Bales refolded the letter and stuffed it back in his pocket.
“It’s signed ‘T. J.,’” he said.
While the lawman had been reading, my brother had sagged more and more against the bars, until now he gripped them with both hands as if they were the only things keeping him upright.
“My God…it’s so obvious I didn’t even see it,” he said. “It looks like I killed Adeline.”
“Looks like?” Bales scoffed.
“That note don’t prove nothin’,” I shot back at him. “You know yourself Gustav can’t write a word.”
“But you can,” the marshal said. “I talked to Mortimer Krieger this morning, too. He told me you and your brother dropped by yesterday. Came in with some wild story about being writers or sleuths or something, investigating a murder…wanting to see anything he had on the Whitechapel killer. You even joined the library so you could take a look at his Ripper book. And the membership form you filled out—for yourself, Otto?”
Bales patted another of his pockets, signaling that the form was right there, safe and snug.
“The handwriting matches the note.”
There was a long pause while my brain worked through these words, rejected the only possible interpretation, tried again, came to the same conclusion, then finally ground to a smoking, spark-spewing halt.
“That’s impossible,” I managed to mutter.
Bales barked out a mirthless, incredulous laugh, like I’d just told him the same bad joke twice.
“Oh, it’s possible, alright. So possible it’s true.”
“You really believe that, don’t you?” Old Red said, eyes unfocused, voice hoarse. “You haven’t been tryin’ to run us off cuz you’re the killer or you’re coverin’ for him or any of that. You been doin’ it cuz you think I’m a killer.”
“You actually seem surprised,” Bales
said, looking something close to astonished himself. “But…don’t you remember?”
“Remember what?”
“Five years ago. The last time I saw you before you left San Marcos. You came into my barbershop drunk, raving, practically foaming at the mouth.”
Old Red’s knuckles whitened, tightening around the gray iron bars. He wasn’t just readying himself for his knees to give out anymore. It was more like the whole world was falling away beneath his feet.
“That’s when you admitted it to me, Gus,” Bales said. “You told me you killed Adeline.”
31
Confessions
Or, We Learn Why Bales Is So Bitter, and It Sours Me on Him Even More
Gustav staggered back from the bars and plopped down onto the little cell’s lone bunk.
“You really don’t remember, do you?” Bales said to him.
“Of course he don’t,” I said. “Cuz it didn’t hap—”
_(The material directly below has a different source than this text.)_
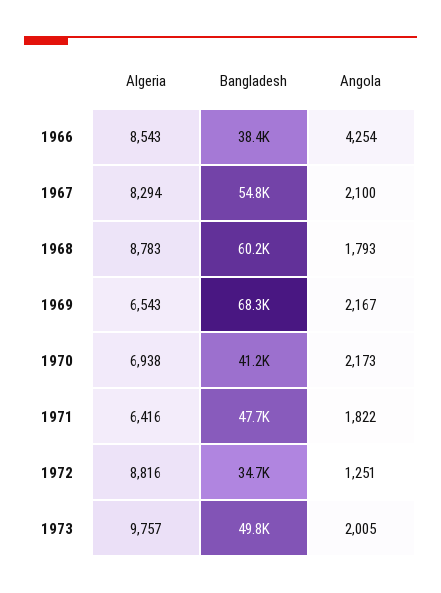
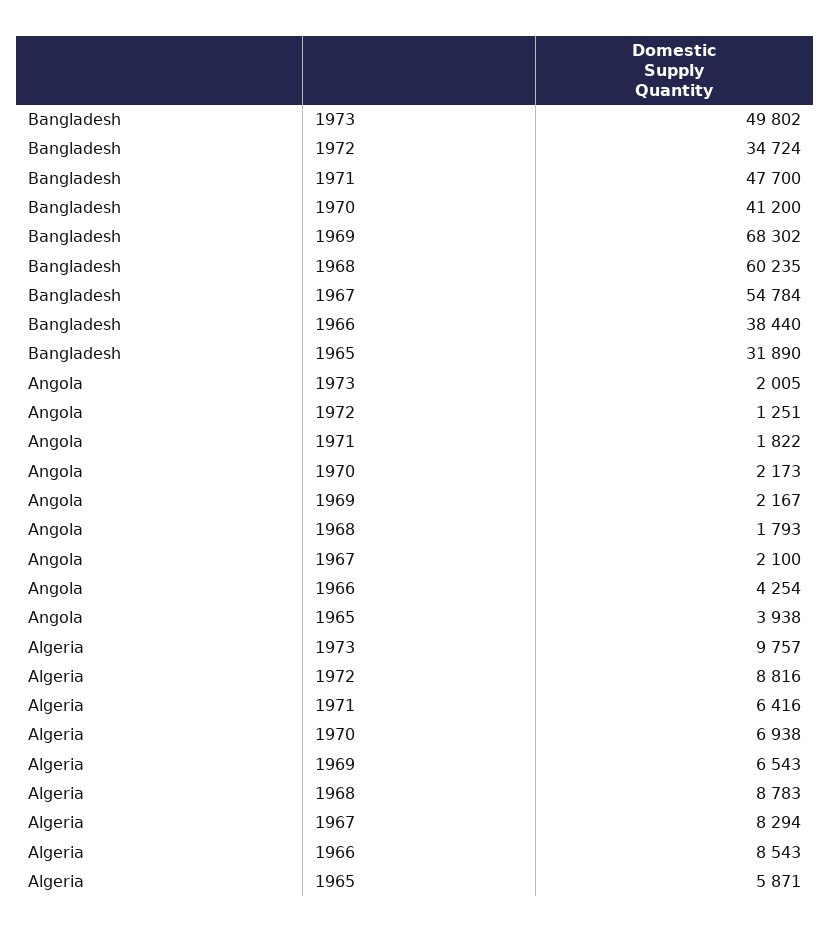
Bangladesh, 1965: none -> 31890
Angola, 1965: none -> 3938
Algeria, 1965: none -> 5871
“Otto,” Old Red cut in, and when I looked at him he held up a hand and shook his head. “Tell me what you remember, Milford.”
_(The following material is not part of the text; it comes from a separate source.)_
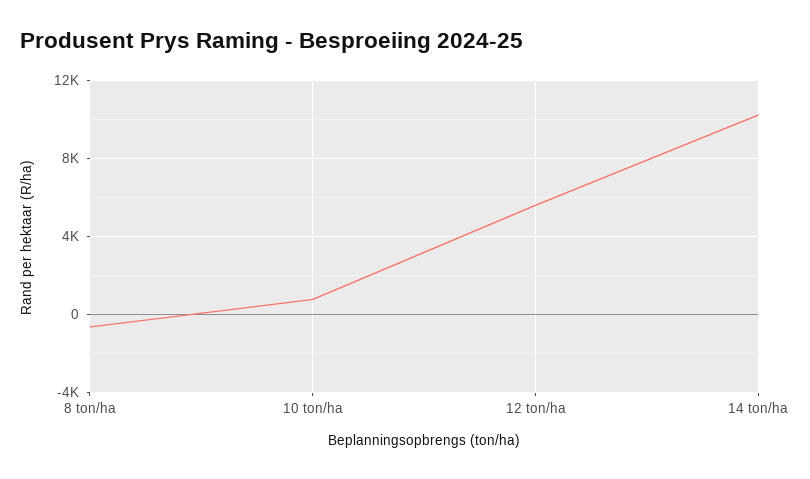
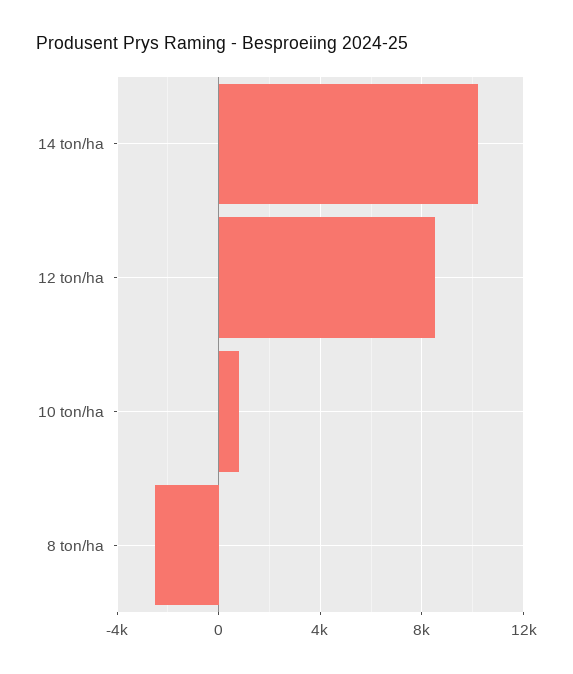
8 ton/ha: -500 -> -2500
12 ton/ha: 5500 -> 8500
Bales scowled at him, nose crinkled as if at the smell of bullshit. A heap of it. Yet something drew the lawman on.
“I was sweeping up in the shop one night, maybe four or five days after Adeline died. And I heard noise in the alley out back, off towards the Star. It sounded like shouting and sobbing. Some kind of argument. I tried to ignore it, at first. I didn’t want to go out there. Not after what I’d seen…”
A fire lit up in the marshal’s eyes.
I’d hoped it was the benefit of the doubt that had kept him talking, but it was looking more like a reckoning now. Bales wanted to rub my brother’s nose in his own dirt.
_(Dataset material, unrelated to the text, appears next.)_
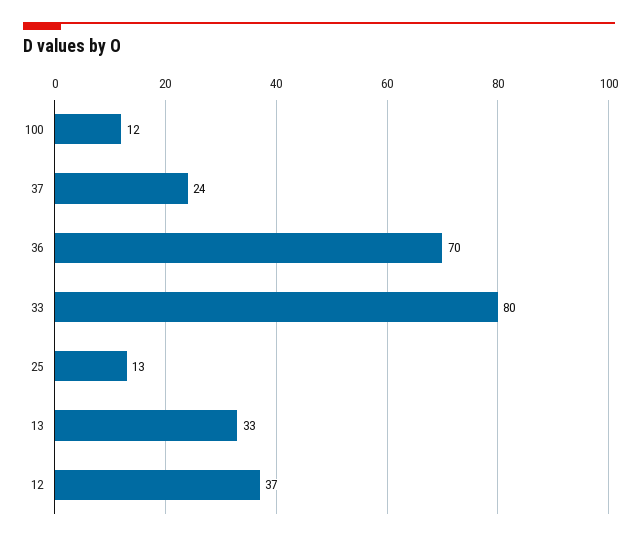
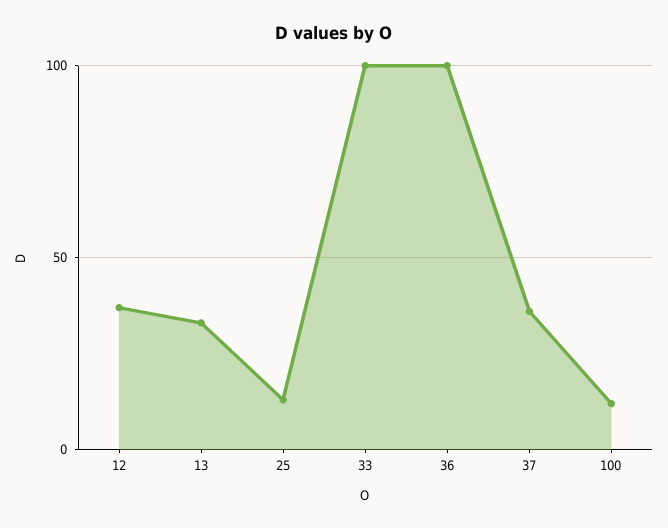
37: 24 -> 35
36: 70 -> 100
33: 80 -> 100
“Oh, yeah—I saw the body,” he said. “When I came in to open the shop the next morning, it was still back there in the alley, waiting for the undertaker. Old Marshal Cerny had a deputy there, and the son of a bitch was letting kids take a peep for a nickel apiece. I went to chase ’em off, and that’s when I saw…”
His eyes went glassy, losing focus. Or focusing elsewhere, more like. On a picture seared into his mind.